• _DATA SHOWN_
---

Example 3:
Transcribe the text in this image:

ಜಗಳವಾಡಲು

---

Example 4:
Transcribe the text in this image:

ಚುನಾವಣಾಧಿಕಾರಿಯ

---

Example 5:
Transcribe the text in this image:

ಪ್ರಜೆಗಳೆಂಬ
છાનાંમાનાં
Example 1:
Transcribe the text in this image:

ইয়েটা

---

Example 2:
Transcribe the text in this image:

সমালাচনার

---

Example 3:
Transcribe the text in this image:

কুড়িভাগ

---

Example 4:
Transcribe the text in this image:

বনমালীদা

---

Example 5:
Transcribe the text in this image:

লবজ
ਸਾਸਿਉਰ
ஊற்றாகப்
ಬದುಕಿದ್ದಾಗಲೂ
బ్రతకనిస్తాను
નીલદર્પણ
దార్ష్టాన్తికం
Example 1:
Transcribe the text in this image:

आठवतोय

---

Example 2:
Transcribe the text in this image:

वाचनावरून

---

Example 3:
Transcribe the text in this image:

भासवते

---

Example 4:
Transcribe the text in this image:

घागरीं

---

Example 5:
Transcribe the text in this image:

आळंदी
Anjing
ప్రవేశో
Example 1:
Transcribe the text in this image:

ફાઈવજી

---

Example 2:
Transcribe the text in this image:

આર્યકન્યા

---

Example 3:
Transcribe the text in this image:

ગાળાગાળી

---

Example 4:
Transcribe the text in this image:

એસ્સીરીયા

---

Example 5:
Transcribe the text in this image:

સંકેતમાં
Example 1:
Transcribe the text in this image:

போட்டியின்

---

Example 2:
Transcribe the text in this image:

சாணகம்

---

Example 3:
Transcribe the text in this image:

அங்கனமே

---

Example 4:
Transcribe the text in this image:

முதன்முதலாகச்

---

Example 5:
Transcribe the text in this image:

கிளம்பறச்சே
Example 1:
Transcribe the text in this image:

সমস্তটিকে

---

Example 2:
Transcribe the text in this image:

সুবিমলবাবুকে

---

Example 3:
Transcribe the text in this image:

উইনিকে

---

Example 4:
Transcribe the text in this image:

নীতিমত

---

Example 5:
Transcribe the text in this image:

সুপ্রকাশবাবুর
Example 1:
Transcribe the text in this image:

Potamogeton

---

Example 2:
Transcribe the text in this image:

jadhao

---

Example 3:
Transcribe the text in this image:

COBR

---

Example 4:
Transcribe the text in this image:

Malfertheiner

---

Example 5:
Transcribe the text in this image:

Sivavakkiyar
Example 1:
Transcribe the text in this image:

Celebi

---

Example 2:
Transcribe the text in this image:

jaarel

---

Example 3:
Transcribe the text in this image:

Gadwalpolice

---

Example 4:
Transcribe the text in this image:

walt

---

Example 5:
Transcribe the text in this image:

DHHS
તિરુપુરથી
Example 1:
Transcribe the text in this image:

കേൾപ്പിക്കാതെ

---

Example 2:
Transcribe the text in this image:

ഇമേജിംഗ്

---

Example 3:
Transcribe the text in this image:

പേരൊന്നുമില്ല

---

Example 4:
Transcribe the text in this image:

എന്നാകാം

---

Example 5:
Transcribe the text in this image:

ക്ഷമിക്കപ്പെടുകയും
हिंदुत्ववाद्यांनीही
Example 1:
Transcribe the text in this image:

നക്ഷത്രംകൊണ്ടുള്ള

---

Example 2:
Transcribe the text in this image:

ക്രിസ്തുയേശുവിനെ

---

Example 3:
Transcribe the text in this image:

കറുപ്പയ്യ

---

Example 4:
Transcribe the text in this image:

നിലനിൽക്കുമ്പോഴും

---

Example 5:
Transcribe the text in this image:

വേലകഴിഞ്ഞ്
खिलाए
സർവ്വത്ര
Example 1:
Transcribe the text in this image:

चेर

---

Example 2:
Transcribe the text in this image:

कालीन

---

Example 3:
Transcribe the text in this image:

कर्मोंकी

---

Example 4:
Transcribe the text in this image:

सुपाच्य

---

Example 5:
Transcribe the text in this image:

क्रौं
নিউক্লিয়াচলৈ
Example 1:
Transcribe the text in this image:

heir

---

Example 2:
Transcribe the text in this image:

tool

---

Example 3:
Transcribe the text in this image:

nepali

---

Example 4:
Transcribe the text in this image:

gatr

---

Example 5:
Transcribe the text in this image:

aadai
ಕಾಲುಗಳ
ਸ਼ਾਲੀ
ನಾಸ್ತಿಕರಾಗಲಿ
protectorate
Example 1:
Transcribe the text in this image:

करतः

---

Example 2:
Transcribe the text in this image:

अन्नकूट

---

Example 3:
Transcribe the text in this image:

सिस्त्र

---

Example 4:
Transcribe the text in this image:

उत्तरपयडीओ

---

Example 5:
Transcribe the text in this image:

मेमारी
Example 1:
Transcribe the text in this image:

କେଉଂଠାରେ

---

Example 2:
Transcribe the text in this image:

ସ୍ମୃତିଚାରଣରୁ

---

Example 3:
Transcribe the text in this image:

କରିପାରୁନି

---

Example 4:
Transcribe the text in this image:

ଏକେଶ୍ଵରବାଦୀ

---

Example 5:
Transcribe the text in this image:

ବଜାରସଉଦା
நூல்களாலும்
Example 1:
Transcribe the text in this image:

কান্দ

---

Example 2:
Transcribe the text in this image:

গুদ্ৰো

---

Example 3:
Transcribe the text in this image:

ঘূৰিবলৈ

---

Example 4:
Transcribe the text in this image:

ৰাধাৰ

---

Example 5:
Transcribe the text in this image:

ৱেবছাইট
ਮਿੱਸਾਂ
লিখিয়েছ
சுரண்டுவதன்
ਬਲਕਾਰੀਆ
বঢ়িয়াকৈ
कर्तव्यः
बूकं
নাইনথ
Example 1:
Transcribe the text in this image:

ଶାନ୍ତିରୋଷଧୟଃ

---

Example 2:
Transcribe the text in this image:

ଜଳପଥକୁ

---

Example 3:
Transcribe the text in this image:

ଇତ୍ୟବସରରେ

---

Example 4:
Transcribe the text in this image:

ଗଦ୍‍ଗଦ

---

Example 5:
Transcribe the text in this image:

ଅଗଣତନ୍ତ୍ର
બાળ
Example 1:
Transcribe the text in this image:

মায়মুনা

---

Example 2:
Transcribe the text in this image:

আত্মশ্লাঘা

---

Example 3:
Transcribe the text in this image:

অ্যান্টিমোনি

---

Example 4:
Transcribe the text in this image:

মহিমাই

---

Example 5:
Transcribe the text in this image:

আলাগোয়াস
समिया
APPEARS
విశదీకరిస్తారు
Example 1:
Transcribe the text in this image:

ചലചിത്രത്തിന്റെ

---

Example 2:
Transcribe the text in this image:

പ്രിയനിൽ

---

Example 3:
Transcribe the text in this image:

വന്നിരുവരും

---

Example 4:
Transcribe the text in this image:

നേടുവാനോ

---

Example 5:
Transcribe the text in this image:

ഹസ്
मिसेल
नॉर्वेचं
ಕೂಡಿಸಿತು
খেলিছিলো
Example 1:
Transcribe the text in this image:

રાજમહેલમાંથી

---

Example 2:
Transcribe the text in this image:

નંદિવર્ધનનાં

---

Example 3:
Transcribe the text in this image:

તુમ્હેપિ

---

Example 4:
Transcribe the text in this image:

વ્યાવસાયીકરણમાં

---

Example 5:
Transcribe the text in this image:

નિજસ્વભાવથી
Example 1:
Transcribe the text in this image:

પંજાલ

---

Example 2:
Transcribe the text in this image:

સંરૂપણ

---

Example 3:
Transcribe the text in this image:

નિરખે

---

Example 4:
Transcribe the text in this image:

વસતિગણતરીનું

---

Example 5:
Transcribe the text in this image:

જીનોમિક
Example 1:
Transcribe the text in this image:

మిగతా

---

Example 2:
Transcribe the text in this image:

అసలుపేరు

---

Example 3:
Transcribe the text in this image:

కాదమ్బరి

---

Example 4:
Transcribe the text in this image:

• _WORK INSTRUCTIONS_
All entries above should be duplicated exactly, none omitted.

• _TASK ANSWER_
---

Example 3:
Transcribe the text in this image:

ಜಗಳವಾಡಲು

---

Example 4:
Transcribe the text in this image:

ಚುನಾವಣಾಧಿಕಾರಿಯ

---

Example 5:
Transcribe the text in this image:

ಪ್ರಜೆಗಳೆಂಬ
છાનાંમાનાં
Example 1:
Transcribe the text in this image:

ইয়েটা

---

Example 2:
Transcribe the text in this image:

সমালাচনার

---

Example 3:
Transcribe the text in this image:

কুড়িভাগ

---

Example 4:
Transcribe the text in this image:

বনমালীদা

---

Example 5:
Transcribe the text in this image:

লবজ
ਸਾਸਿਉਰ
ஊற்றாகப்
ಬದುಕಿದ್ದಾಗಲೂ
బ్రతకనిస్తాను
નીલદર્પણ
దార్ష్టాన్తికం
Example 1:
Transcribe the text in this image:

आठवतोय

---

Example 2:
Transcribe the text in this image:

वाचनावरून

---

Example 3:
Transcribe the text in this image:

भासवते

---

Example 4:
Transcribe the text in this image:

घागरीं

---

Example 5:
Transcribe the text in this image:

आळंदी
Anjing
ప్రవేశో
Example 1:
Transcribe the text in this image:

ફાઈવજી

---

Example 2:
Transcribe the text in this image:

આર્યકન્યા

---

Example 3:
Transcribe the text in this image:

ગાળાગાળી

---

Example 4:
Transcribe the text in this image:

એસ્સીરીયા

---

Example 5:
Transcribe the text in this image:

સંકેતમાં
Example 1:
Transcribe the text in this image:

போட்டியின்

---

Example 2:
Transcribe the text in this image:

சாணகம்

---

Example 3:
Transcribe the text in this image:

அங்கனமே

---

Example 4:
Transcribe the text in this image:

முதன்முதலாகச்

---

Example 5:
Transcribe the text in this image:

கிளம்பறச்சே
Example 1:
Transcribe the text in this image:

সমস্তটিকে

---

Example 2:
Transcribe the text in this image:

সুবিমলবাবুকে

---

Example 3:
Transcribe the text in this image:

উইনিকে

---

Example 4:
Transcribe the text in this image:

নীতিমত

---

Example 5:
Transcribe the text in this image:

সুপ্রকাশবাবুর
Example 1:
Transcribe the text in this image:

Potamogeton

---

Example 2:
Transcribe the text in this image:

jadhao

---

Example 3:
Transcribe the text in this image:

COBR

---

Example 4:
Transcribe the text in this image:

Malfertheiner

---

Example 5:
Transcribe the text in this image:

Sivavakkiyar
Example 1:
Transcribe the text in this image:

Celebi

---

Example 2:
Transcribe the text in this image:

jaarel

---

Example 3:
Transcribe the text in this image:

Gadwalpolice

---

Example 4:
Transcribe the text in this image:

walt

---

Example 5:
Transcribe the text in this image:

DHHS
તિરુપુરથી
Example 1:
Transcribe the text in this image:

കേൾപ്പിക്കാതെ

---

Example 2:
Transcribe the text in this image:

ഇമേജിംഗ്

---

Example 3:
Transcribe the text in this image:

പേരൊന്നുമില്ല

---

Example 4:
Transcribe the text in this image:

എന്നാകാം

---

Example 5:
Transcribe the text in this image:

ക്ഷമിക്കപ്പെടുകയും
हिंदुत्ववाद्यांनीही
Example 1:
Transcribe the text in this image:

നക്ഷത്രംകൊണ്ടുള്ള

---

Example 2:
Transcribe the text in this image:

ക്രിസ്തുയേശുവിനെ

---

Example 3:
Transcribe the text in this image:

കറുപ്പയ്യ

---

Example 4:
Transcribe the text in this image:

നിലനിൽക്കുമ്പോഴും

---

Example 5:
Transcribe the text in this image:

വേലകഴിഞ്ഞ്
खिलाए
സർവ്വത്ര
Example 1:
Transcribe the text in this image:

चेर

---

Example 2:
Transcribe the text in this image:

कालीन

---

Example 3:
Transcribe the text in this image:

कर्मोंकी

---

Example 4:
Transcribe the text in this image:

सुपाच्य

---

Example 5:
Transcribe the text in this image:

क्रौं
নিউক্লিয়াচলৈ
Example 1:
Transcribe the text in this image:

heir

---

Example 2:
Transcribe the text in this image:

tool

---

Example 3:
Transcribe the text in this image:

nepali

---

Example 4:
Transcribe the text in this image:

gatr

---

Example 5:
Transcribe the text in this image:

aadai
ಕಾಲುಗಳ
ਸ਼ਾਲੀ
ನಾಸ್ತಿಕರಾಗಲಿ
protectorate
Example 1:
Transcribe the text in this image:

करतः

---

Example 2:
Transcribe the text in this image:

अन्नकूट

---

Example 3:
Transcribe the text in this image:

सिस्त्र

---

Example 4:
Transcribe the text in this image:

उत्तरपयडीओ

---

Example 5:
Transcribe the text in this image:

मेमारी
Example 1:
Transcribe the text in this image:

କେଉଂଠାରେ

---

Example 2:
Transcribe the text in this image:

ସ୍ମୃତିଚାରଣରୁ

---

Example 3:
Transcribe the text in this image:

କରିପାରୁନି

---

Example 4:
Transcribe the text in this image:

ଏକେଶ୍ଵରବାଦୀ

---

Example 5:
Transcribe the text in this image:

ବଜାରସଉଦା
நூல்களாலும்
Example 1:
Transcribe the text in this image:

কান্দ

---

Example 2:
Transcribe the text in this image:

গুদ্ৰো

---

Example 3:
Transcribe the text in this image:

ঘূৰিবলৈ

---

Example 4:
Transcribe the text in this image:

ৰাধাৰ

---

Example 5:
Transcribe the text in this image:

ৱেবছাইট
ਮਿੱਸਾਂ
লিখিয়েছ
சுரண்டுவதன்
ਬਲਕਾਰੀਆ
বঢ়িয়াকৈ
कर्तव्यः
बूकं
নাইনথ
Example 1:
Transcribe the text in this image:

ଶାନ୍ତିରୋଷଧୟଃ

---

Example 2:
Transcribe the text in this image:

ଜଳପଥକୁ

---

Example 3:
Transcribe the text in this image:

ଇତ୍ୟବସରରେ

---

Example 4:
Transcribe the text in this image:

ଗଦ୍‍ଗଦ

---

Example 5:
Transcribe the text in this image:

ଅଗଣତନ୍ତ୍ର
બાળ
Example 1:
Transcribe the text in this image:

মায়মুনা

---

Example 2:
Transcribe the text in this image:

আত্মশ্লাঘা

---

Example 3:
Transcribe the text in this image:

অ্যান্টিমোনি

---

Example 4:
Transcribe the text in this image:

মহিমাই

---

Example 5:
Transcribe the text in this image:

আলাগোয়াস
समिया
APPEARS
విశదీకరిస్తారు
Example 1:
Transcribe the text in this image:

ചലചിത്രത്തിന്റെ

---

Example 2:
Transcribe the text in this image:

പ്രിയനിൽ

---

Example 3:
Transcribe the text in this image:

വന്നിരുവരും

---

Example 4:
Transcribe the text in this image:

നേടുവാനോ

---

Example 5:
Transcribe the text in this image:

ഹസ്
मिसेल
नॉर्वेचं
ಕೂಡಿಸಿತು
খেলিছিলো
Example 1:
Transcribe the text in this image:

રાજમહેલમાંથી

---

Example 2:
Transcribe the text in this image:

નંદિવર્ધનનાં

---

Example 3:
Transcribe the text in this image:

તુમ્હેપિ

---

Example 4:
Transcribe the text in this image:

વ્યાવસાયીકરણમાં

---

Example 5:
Transcribe the text in this image:

નિજસ્વભાવથી
Example 1:
Transcribe the text in this image:

પંજાલ

---

Example 2:
Transcribe the text in this image:

સંરૂપણ

---

Example 3:
Transcribe the text in this image:

નિરખે

---

Example 4:
Transcribe the text in this image:

વસતિગણતરીનું

---

Example 5:
Transcribe the text in this image:

જીનોમિક
Example 1:
Transcribe the text in this image:

మిగతా

---

Example 2:
Transcribe the text in this image:

అసలుపేరు

---

Example 3:
Transcribe the text in this image:

కాదమ్బరి

---

Example 4:
Transcribe the text in this image:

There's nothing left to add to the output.